╔══

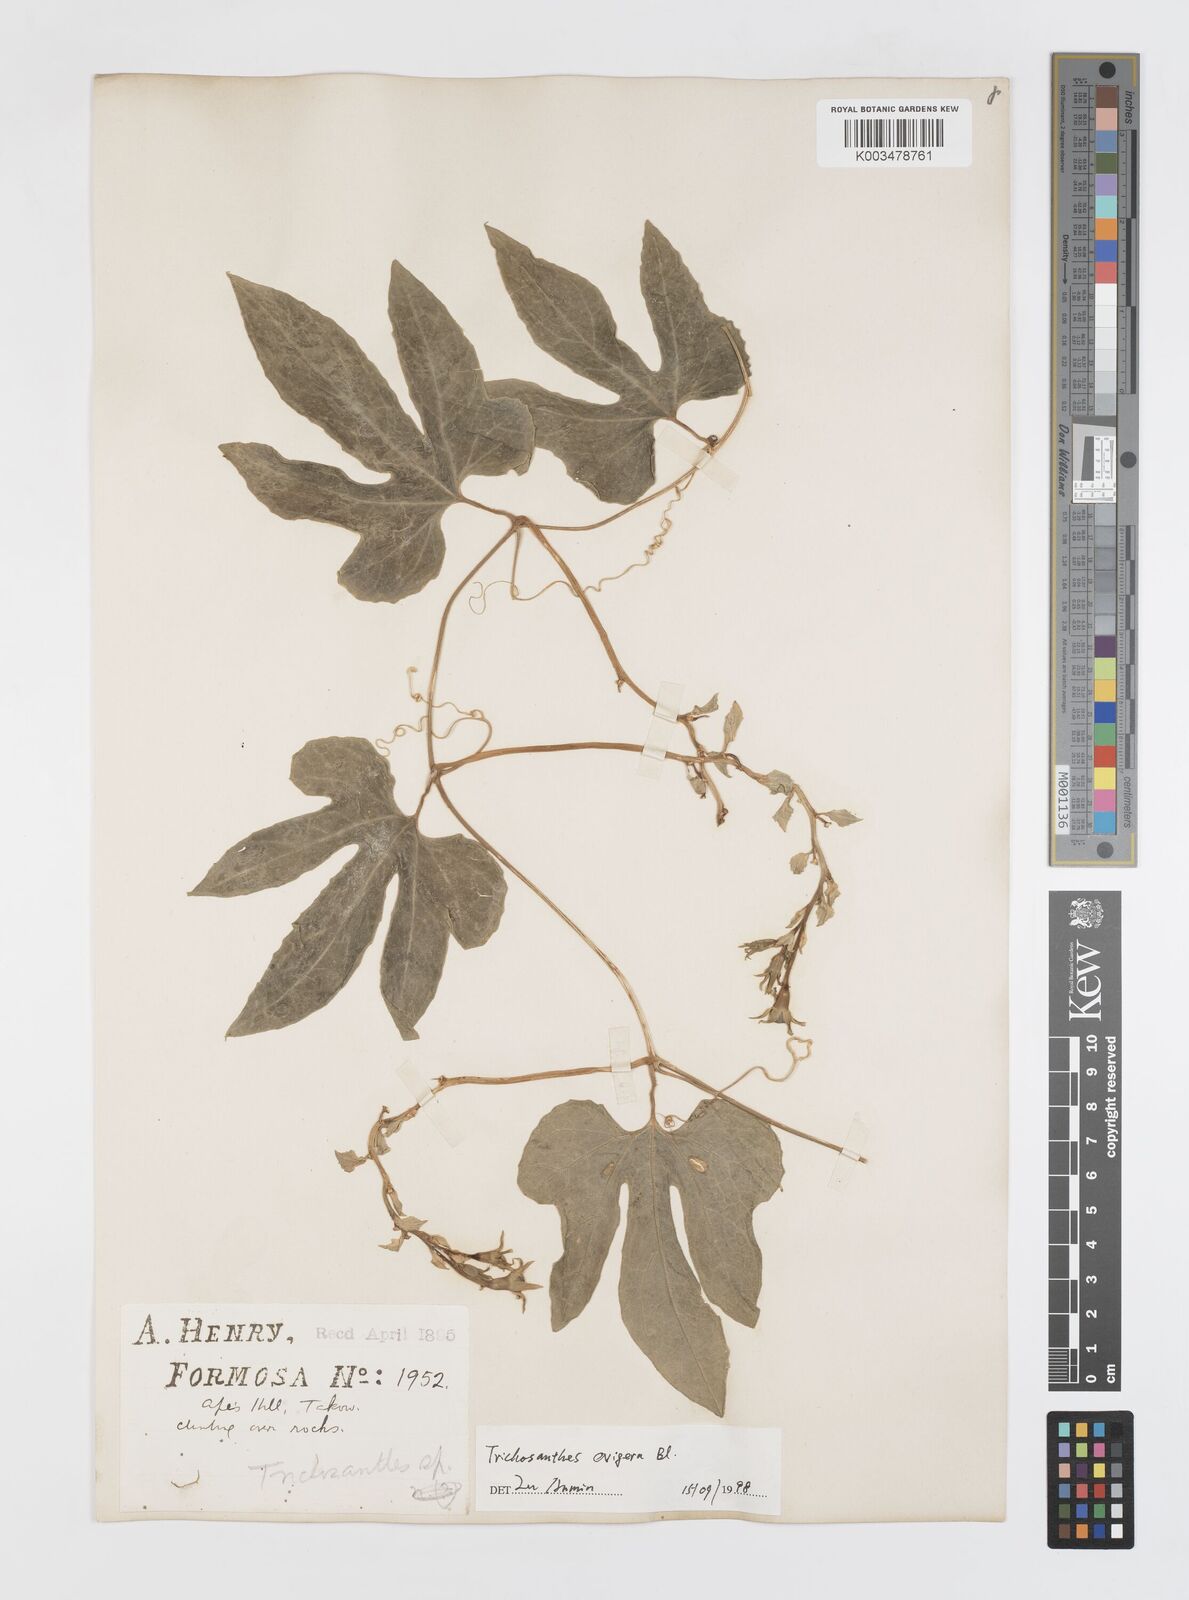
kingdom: Plantae
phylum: Tracheophyta
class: Magnoliopsida
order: Cucurbitales
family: Cucurbitaceae
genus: Trichosanthes
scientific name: Trichosanthes ovigera
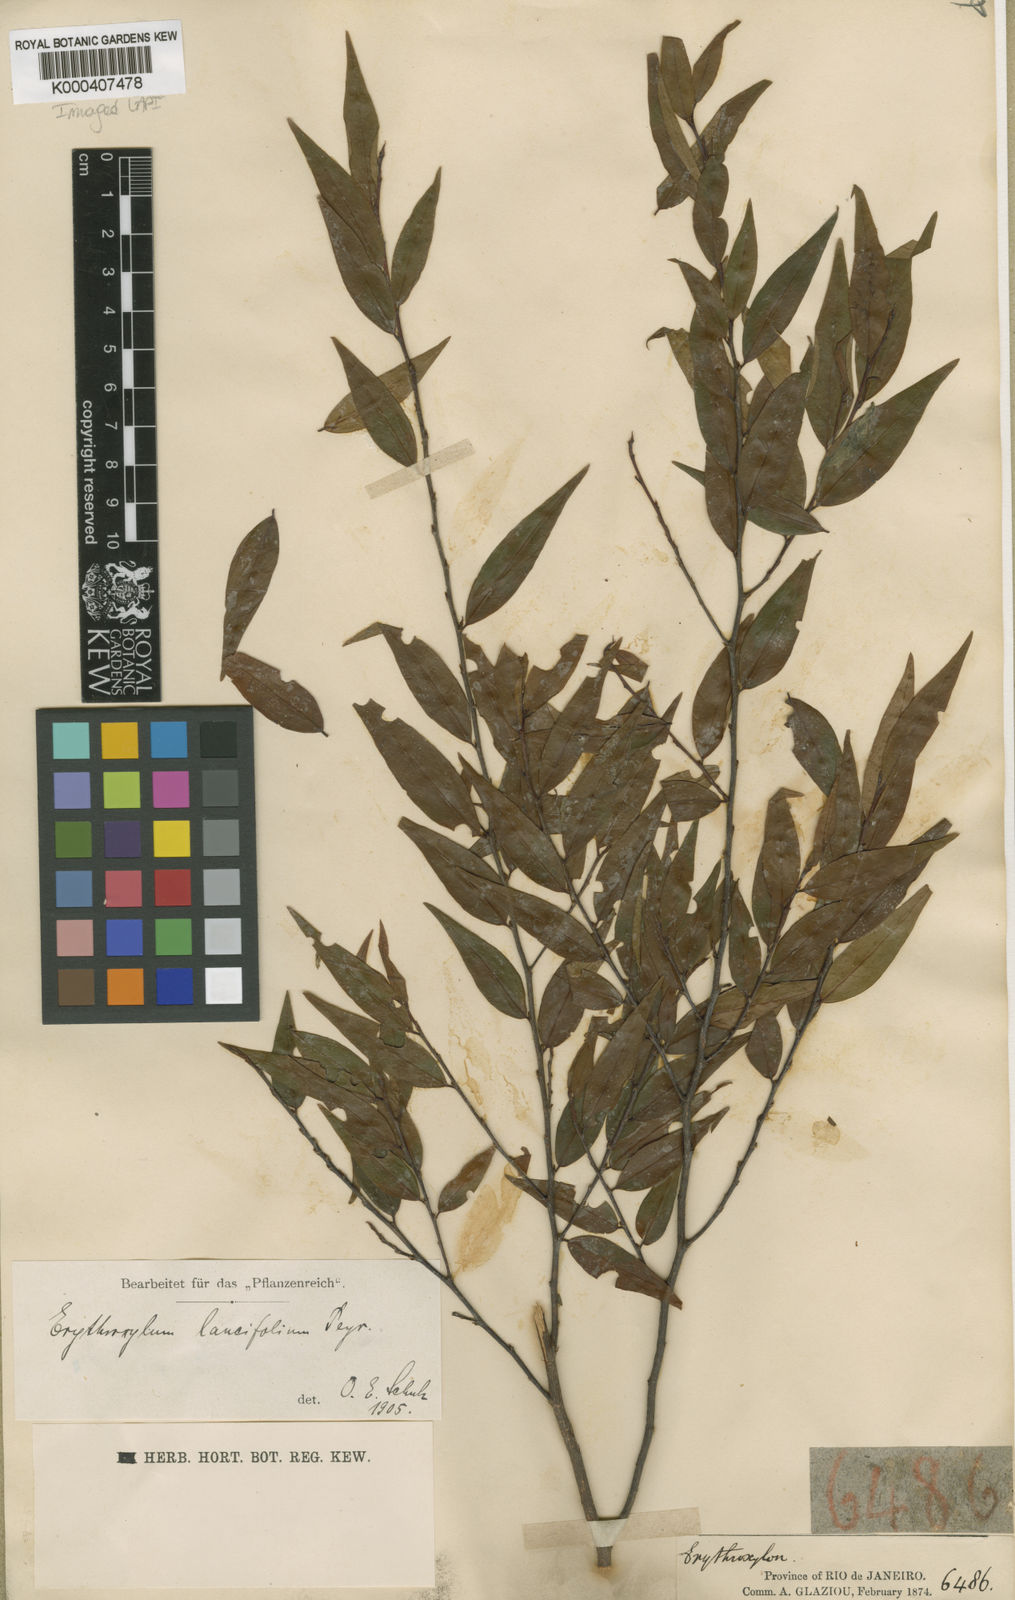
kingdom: Plantae
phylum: Tracheophyta
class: Magnoliopsida
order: Malpighiales
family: Erythroxylaceae
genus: Erythroxylum
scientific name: Erythroxylum lancifolium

╚══

== The problem ==
Copy out every line above word for word, omitting the pictures.

== Task solution ==
kingdom: Plantae
phylum: Tracheophyta
class: Magnoliopsida
order: Cucurbitales
family: Cucurbitaceae
genus: Trichosanthes
scientific name: Trichosanthes ovigera
kingdom: Plantae
phylum: Tracheophyta
class: Magnoliopsida
order: Malpighiales
family: Erythroxylaceae
genus: Erythroxylum
scientific name: Erythroxylum lancifolium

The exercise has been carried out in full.